The Roo/Spreadsheet gems do a great job of providing general purpose spreadsheet reading. However, using them with unreliable user submitted data requires a lot of error checking, monkeying with data coercion, etc. At Irongaze, we do a lot of work with growing businesses, where Excel files are the lingua franca for all kinds of uses. This gem attempts to extract years of experience building one-off importers into a simple library for rapid import coding.

This is NOT a general-purpose tool for reading spreadsheets. If you want access to cell styling, reading underlying formulas, etc., you will be better served building a custom importer based on Roo. But if you’re looking to take an uploaded CSV file, validate and coerce values, then write each row to a database, all the while tracking any warnings and errors encountered… well, this is the library for you!

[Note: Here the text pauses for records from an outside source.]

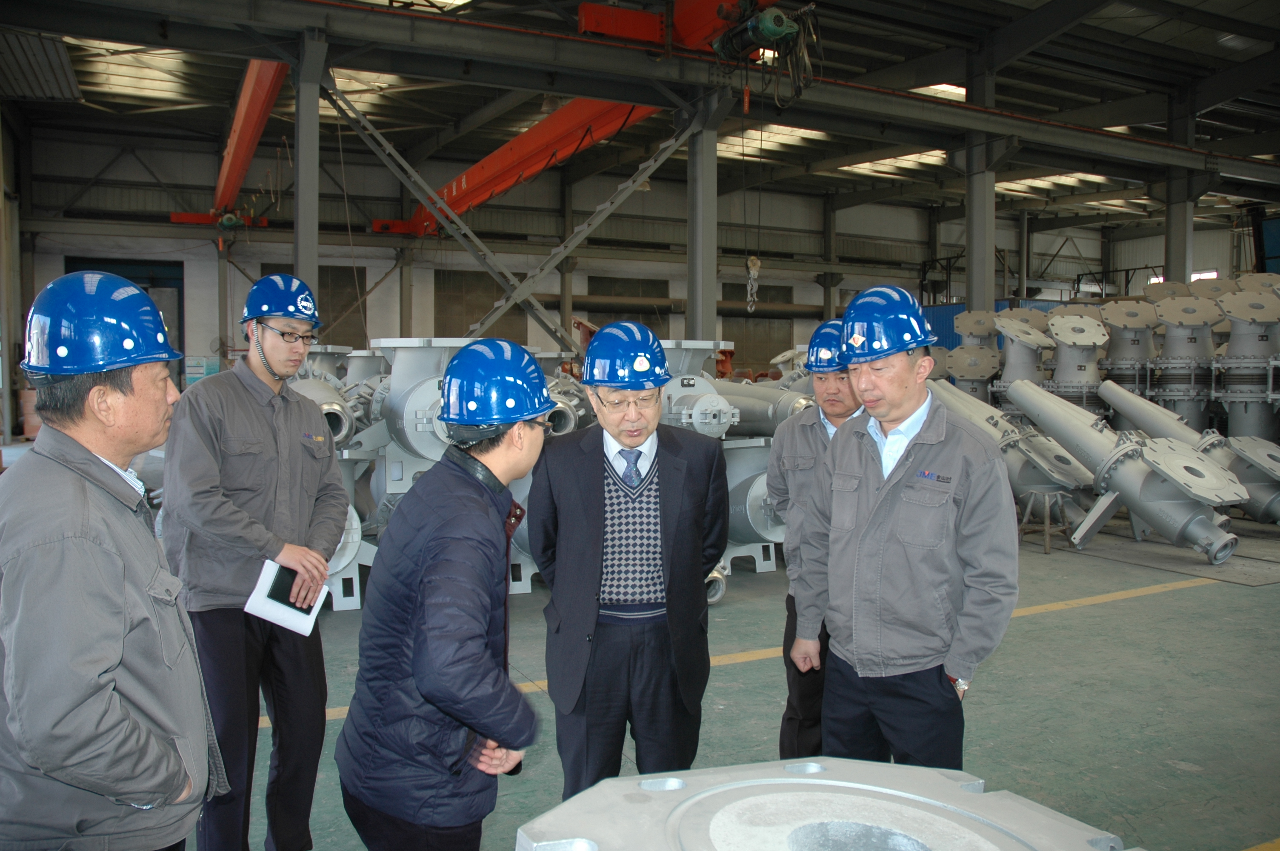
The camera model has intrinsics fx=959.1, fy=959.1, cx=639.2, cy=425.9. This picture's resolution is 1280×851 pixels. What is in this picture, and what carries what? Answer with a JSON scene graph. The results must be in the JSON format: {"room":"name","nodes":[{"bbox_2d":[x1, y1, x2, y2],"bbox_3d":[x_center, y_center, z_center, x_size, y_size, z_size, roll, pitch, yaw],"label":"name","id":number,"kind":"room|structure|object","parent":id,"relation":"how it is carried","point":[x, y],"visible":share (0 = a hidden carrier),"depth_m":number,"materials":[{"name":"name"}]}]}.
{"room":"warehouse","nodes":[
{"label":"warehouse","id":0,"kind":"room"},
{"bbox_2d":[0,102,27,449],"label":"left wall","id":1,"kind":"structure","parent":0,"point":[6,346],"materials":[{"name":"grey"}]},
{"bbox_2d":[9,122,1220,390],"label":"back wall","id":2,"kind":"structure","parent":0,"point":[198,351],"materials":[{"name":"grey"}]},
{"bbox_2d":[68,257,186,382],"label":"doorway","id":3,"kind":"structure","parent":2,"relation":"in","point":[68,271],"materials":[{"name":"metal"}]},
{"bbox_2d":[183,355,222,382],"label":"sign","id":4,"kind":"object","parent":2,"relation":"attached to","point":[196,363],"visible":0.56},
{"bbox_2d":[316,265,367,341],"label":"window","id":5,"kind":"structure","parent":2,"relation":"in","point":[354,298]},
{"bbox_2d":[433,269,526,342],"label":"window","id":6,"kind":"structure","parent":2,"relation":"in","point":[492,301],"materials":[{"name":"brown"}]},
{"bbox_2d":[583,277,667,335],"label":"window","id":7,"kind":"structure","parent":2,"relation":"in","point":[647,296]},
{"bbox_2d":[556,293,831,318],"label":"pipe","id":8,"kind":"object","parent":2,"relation":"attached to","point":[820,311],"visible":0.59,"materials":[{"name":"metal"}]},
{"bbox_2d":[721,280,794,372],"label":"window","id":9,"kind":"structure","parent":2,"relation":"in","point":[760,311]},
{"bbox_2d":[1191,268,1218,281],"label":"window","id":10,"kind":"structure","parent":2,"relation":"in","point":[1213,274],"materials":[{"name":"white"}]},
{"bbox_2d":[0,0,1279,221],"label":"ceiling","id":11,"kind":"structure","parent":0,"point":[1115,23],"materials":[{"name":"grey metal"}]},
{"bbox_2d":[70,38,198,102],"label":"skylight","id":12,"kind":"object","parent":11,"relation":"in","point":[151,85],"visible":0.59,"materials":[{"name":"white"}]},
{"bbox_2d":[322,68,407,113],"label":"skylight","id":13,"kind":"object","parent":11,"relation":"in","point":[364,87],"visible":0.39,"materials":[{"name":"white"}]},
{"bbox_2d":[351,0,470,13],"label":"skylight","id":14,"kind":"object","parent":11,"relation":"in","point":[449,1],"visible":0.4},
{"bbox_2d":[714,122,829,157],"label":"skylight","id":15,"kind":"object","parent":11,"relation":"in","point":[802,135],"visible":0.52,"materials":[{"name":"white"}]},
{"bbox_2d":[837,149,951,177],"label":"skylight","id":16,"kind":"object","parent":11,"relation":"in","point":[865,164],"visible":0.47,"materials":[{"name":"white"}]},
{"bbox_2d":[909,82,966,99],"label":"skylight","id":17,"kind":"object","parent":11,"relation":"in","point":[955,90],"visible":0.25,"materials":[{"name":"white"}]},
{"bbox_2d":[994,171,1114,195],"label":"skylight","id":18,"kind":"object","parent":11,"relation":"in","point":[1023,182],"visible":0.53,"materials":[{"name":"white"}]},
{"bbox_2d":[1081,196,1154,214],"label":"skylight","id":19,"kind":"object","parent":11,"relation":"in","point":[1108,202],"visible":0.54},
{"bbox_2d":[192,507,1279,850],"bbox_3d":[1.619,1.294,7.508,15.726,0.176,13.448,-1,3,-28],"label":"floor","id":20,"kind":"structure","parent":0,"point":[1251,596],"depth_m":4.85,"materials":[{"name":"concrete"}]},
{"bbox_2d":[0,268,224,850],"bbox_3d":[-1.141,0.547,1.997,0.483,1.646,0.730,-1,3,-28],"label":"man","id":21,"kind":"object","parent":20,"relation":"on","point":[118,559],"visible":0.98,"depth_m":1.77},
{"bbox_2d":[159,273,348,850],"bbox_3d":[-1.283,0.471,3.192,0.569,1.898,0.615,1,3,15],"label":"man","id":22,"kind":"object","parent":20,"relation":"on","point":[259,378],"visible":0.97,"depth_m":3.01},
{"bbox_2d":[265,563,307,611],"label":"phone","id":23,"kind":"object","parent":22,"relation":"in","point":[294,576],"visible":0.47,"depth_m":3.14,"materials":[{"name":"black"}]},
{"bbox_2d":[243,556,329,636],"bbox_3d":[-1.149,0.556,3.142,0.209,0.162,0.235,-1,3,-28],"label":"notebook","id":24,"kind":"object","parent":22,"relation":"in","point":[264,599],"visible":0.63,"depth_m":3.09,"materials":[{"name":"white paper"}]},
{"bbox_2d":[291,28,326,311],"bbox_3d":[-3.544,-1.678,10.163,0.542,4.461,0.582,-1,3,-28],"label":"steel column","id":25,"kind":"structure","parent":20,"relation":"on","point":[316,120],"depth_m":10.04,"materials":[{"name":"grey metal"}]},
{"bbox_2d":[210,57,287,232],"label":"crane beam","id":26,"kind":"object","parent":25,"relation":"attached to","point":[246,162],"visible":0.66,"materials":[{"name":"metal"}]},
{"bbox_2d":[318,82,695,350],"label":"diagonal brace","id":27,"kind":"object","parent":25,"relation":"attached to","point":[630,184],"visible":0.76,"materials":[{"name":"grey metal"}]},
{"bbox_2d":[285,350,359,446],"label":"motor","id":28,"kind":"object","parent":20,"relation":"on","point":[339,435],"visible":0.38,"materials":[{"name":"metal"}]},
{"bbox_2d":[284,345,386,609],"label":"machine","id":29,"kind":"object","parent":20,"relation":"on","point":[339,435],"visible":0.41,"depth_m":7.17,"materials":[{"name":"metal"}]},
{"bbox_2d":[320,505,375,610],"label":"machine part","id":30,"kind":"object","parent":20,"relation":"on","point":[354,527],"visible":0.32,"depth_m":6.49,"materials":[{"name":"metal"}]},
{"bbox_2d":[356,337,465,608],"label":"machine","id":31,"kind":"object","parent":20,"relation":"on","point":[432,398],"visible":0.48,"depth_m":6.87,"materials":[{"name":"metal"}]},
{"bbox_2d":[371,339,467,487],"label":"machine part","id":32,"kind":"object","parent":20,"relation":"on","point":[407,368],"visible":0.48,"depth_m":7.10,"materials":[{"name":"metal"}]},
{"bbox_2d":[335,341,555,850],"bbox_3d":[-0.425,0.640,2.339,0.509,1.585,0.629,1,3,16],"label":"man","id":33,"kind":"object","parent":20,"relation":"on","point":[441,542],"visible":0.99,"depth_m":2.13},
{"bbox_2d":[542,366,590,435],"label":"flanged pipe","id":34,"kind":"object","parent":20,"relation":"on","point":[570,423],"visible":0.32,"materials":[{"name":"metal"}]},
{"bbox_2d":[529,326,733,800],"bbox_3d":[-0.019,0.585,3.092,0.615,1.722,0.617,0,3,-3],"label":"man","id":35,"kind":"object","parent":20,"relation":"on","point":[680,524],"visible":0.97,"depth_m":2.93},
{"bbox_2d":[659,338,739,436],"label":"machine part","id":36,"kind":"object","parent":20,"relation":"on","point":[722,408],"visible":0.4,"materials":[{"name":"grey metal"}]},
{"bbox_2d":[685,88,720,347],"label":"steel column","id":37,"kind":"structure","parent":20,"relation":"on","point":[710,326],"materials":[{"name":"grey metal"}]},
{"bbox_2d":[366,0,790,240],"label":"crane","id":38,"kind":"object","parent":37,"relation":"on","point":[557,117],"visible":0.74,"materials":[{"name":"red metal"}]},
{"bbox_2d":[744,254,761,312],"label":"crane hook","id":39,"kind":"object","parent":38,"relation":"hanging from","point":[757,261],"visible":0.8,"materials":[{"name":"grey metal"}]},
{"bbox_2d":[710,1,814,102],"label":"hoist","id":40,"kind":"object","parent":38,"relation":"hanging from","point":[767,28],"visible":0.87,"depth_m":10.83,"materials":[{"name":"green metal"}]},
{"bbox_2d":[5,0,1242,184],"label":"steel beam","id":41,"kind":"structure","parent":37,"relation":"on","point":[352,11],"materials":[{"name":"metal"}]},
{"bbox_2d":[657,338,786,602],"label":"machine","id":42,"kind":"object","parent":20,"relation":"on","point":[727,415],"visible":0.41,"depth_m":7.62,"materials":[{"name":"grey metal"}]},
{"bbox_2d":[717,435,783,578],"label":"machine part","id":43,"kind":"object","parent":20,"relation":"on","point":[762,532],"visible":0.46,"depth_m":7.59,"materials":[{"name":"grey metal"}]},
{"bbox_2d":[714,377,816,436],"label":"steel pipe","id":44,"kind":"object","parent":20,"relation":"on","point":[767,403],"visible":0.44,"depth_m":8.80,"materials":[{"name":"grey metal"}]},
{"bbox_2d":[766,322,861,765],"bbox_3d":[0.787,0.524,3.759,0.526,1.765,0.697,1,3,16],"label":"man","id":45,"kind":"object","parent":20,"relation":"on","point":[807,440],"visible":0.51,"depth_m":3.64},
{"bbox_2d":[516,757,1134,850],"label":"metal flange","id":46,"kind":"object","parent":20,"relation":"on","point":[780,780],"visible":0.99,"depth_m":1.55,"materials":[{"name":"metal"}]},
{"bbox_2d":[797,285,1019,773],"bbox_3d":[0.849,0.522,2.978,0.544,1.805,0.686,-1,3,-28],"label":"man","id":47,"kind":"object","parent":20,"relation":"on","point":[872,552],"visible":0.97,"depth_m":2.77},
{"bbox_2d":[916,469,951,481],"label":"logo","id":48,"kind":"object","parent":47,"relation":"attached to","point":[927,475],"visible":0.98,"depth_m":2.71,"materials":[{"name":"blue"}]},
{"bbox_2d":[940,308,1003,396],"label":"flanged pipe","id":49,"kind":"object","parent":20,"relation":"on","point":[975,331],"visible":0.53,"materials":[{"name":"grey metal"}]},
{"bbox_2d":[962,51,996,316],"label":"steel column","id":50,"kind":"structure","parent":20,"relation":"on","point":[975,286],"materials":[{"name":"grey metal"}]},
{"bbox_2d":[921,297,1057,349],"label":"blue container","id":51,"kind":"object","parent":20,"relation":"on","point":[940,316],"visible":0.15,"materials":[{"name":"blue metal"}]},
{"bbox_2d":[928,376,1099,538],"bbox_3d":[3.768,0.218,10.114,1.145,1.588,1.890,-1,3,-28],"label":"pipe","id":52,"kind":"object","parent":20,"relation":"on","point":[968,408],"visible":0.66,"depth_m":9.68,"materials":[{"name":"grey metal"}]},
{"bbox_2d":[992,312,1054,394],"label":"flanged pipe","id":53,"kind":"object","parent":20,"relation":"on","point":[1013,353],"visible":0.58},
{"bbox_2d":[1015,487,1074,554],"bbox_3d":[3.663,0.861,8.727,0.419,0.533,0.401,-1,3,-28],"label":"metal stand","id":54,"kind":"object","parent":20,"relation":"on","point":[1048,552],"visible":0.89,"depth_m":8.67,"materials":[{"name":"grey metal"}]},
{"bbox_2d":[1043,309,1108,404],"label":"flanged pipe","id":55,"kind":"object","parent":20,"relation":"on","point":[1058,323],"visible":0.7,"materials":[{"name":"metal"}]},
{"bbox_2d":[1001,377,1250,562],"bbox_3d":[4.424,0.312,9.102,1.174,1.547,2.243,-1,3,-28],"label":"pipes","id":56,"kind":"object","parent":20,"relation":"on","point":[1211,529],"visible":0.97,"depth_m":8.70,"materials":[{"name":"grey metal"}]},
{"bbox_2d":[1098,298,1159,414],"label":"flanged pipe","id":57,"kind":"object","parent":20,"relation":"on","point":[1121,336],"visible":0.58,"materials":[{"name":"metal"}]},
{"bbox_2d":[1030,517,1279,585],"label":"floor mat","id":58,"kind":"object","parent":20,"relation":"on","point":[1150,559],"visible":0.74,"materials":[{"name":"grey"}]},
{"bbox_2d":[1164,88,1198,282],"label":"steel column","id":59,"kind":"structure","parent":20,"relation":"on","point":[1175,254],"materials":[{"name":"grey metal"}]},
{"bbox_2d":[1148,292,1219,430],"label":"flanged pipe","id":60,"kind":"object","parent":20,"relation":"on","point":[1178,336],"visible":0.72,"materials":[{"name":"metal"}]},
{"bbox_2d":[1096,377,1279,525],"bbox_3d":[5.985,0.254,10.190,1.145,1.489,2.124,-1,3,-28],"label":"pipe","id":61,"kind":"object","parent":20,"relation":"on","point":[1143,408],"visible":0.71,"depth_m":9.83,"materials":[{"name":"grey metal"}]},
{"bbox_2d":[1213,285,1279,443],"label":"flanged pipe","id":62,"kind":"object","parent":20,"relation":"on","point":[1231,351],"visible":0.82,"depth_m":11.55,"materials":[{"name":"metal"}]}
]}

IMPORTANT NOTE: this gem is in flux as we work to define the best possible abstraction for the task. Breaking changes will be noted by increases in the second-level version, ie 0.5.0 and 0.5.1 will be compatible, but 0.6.0 will not (i.e. we follow semantic versioning).

SAMPLE USAGE

# Define our importer, with two columns.  The importer will look for a row containing
# "name" and "description" (case insensitively) and automatically determine column
# order and starting row of the data.
importer = Importer.build do
  column :name
  column :description
end

# Import the provided file row-by-row if importing succeeds, automatically
# using the proper library to read CSV data.  This same code would work
# with XLS or XLSX files with no changes to the code.
if importer.import('/tmp/source.csv')
  importer.process do |row|
    puts row[:name] + ' = ' + row[:description]
  end
end

REQUIREMENTS

Depends on the iron-extensions and iron-dsl gems, and optionally requires the roo gem to support XLS and XLSX file import and parsing. Without roo, all you get is CSV.

Requires RSpec and roo to build/test.

INSTALLATION

To install, simply run:

sudo gem install iron-import

RVM users can skip the sudo:

gem install iron-import

Then use

require 'iron-import'

to require the library code.